Density Weighted Twin Support Vector Machines for Binary Class Imbalance Learning

Usually the real-world (RW) datasets are imbalanced in nature, i.e., there is a significant difference between the number of negative and positive class samples in the datasets. Because of this, most of the conventional classifiers do not perform well on RW data classification problems. To handle the class imbalanced problems in RW datasets, this paper presents a novel density-weighted twin support vector machine (DWTWSVM) for binary class imbalance learning (CIL). Further, to boost the computational speed of DWTWSVM, a density-weighted least squares twin support vector machine (DWLSTSVM) is also proposed for solving the CIL problem, where, the optimization problem is solved by simply considering the equality constraints and by considering the 2-norm of slack variables.

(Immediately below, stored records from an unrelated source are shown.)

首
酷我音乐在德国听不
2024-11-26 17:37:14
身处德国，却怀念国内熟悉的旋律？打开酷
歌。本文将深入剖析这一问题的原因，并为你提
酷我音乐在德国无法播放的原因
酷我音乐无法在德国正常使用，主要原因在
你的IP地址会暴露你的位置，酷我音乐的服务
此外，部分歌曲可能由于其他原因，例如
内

The key ideas behind the models are that during the model training phase, the training data points are given weights based on their importance, i.e., the majority class samples are given more importance compared to the minority class samples. Simulations are carried on a synthetic imbalanced and some real-world imbalanced datasets. The model performance in terms of F-1-score, G-mean, recall and precision of the proposed DWTWSVM and DWLSTSVM are compared with support vector machine (SVM), twin SVM (TWSVM), least squares TWSVM (LSTWSVM), fuzzy TWSVM (FTWSVM), improved fuzzy least squares TWSVM (IFLSTWSVM) and density-weighted SVM for binary CIL. Finally, a statistical study is carried out based on F-1-score and G-mean on RW datasets to verify the efficacy and usability of the suggested models.

Automated summary

This paper proposed two novel methods for class imbalance learning, which improve the model training efficiency through weighting and least squares principles, and carried out simulations on imbalanced datasets to compare model performance.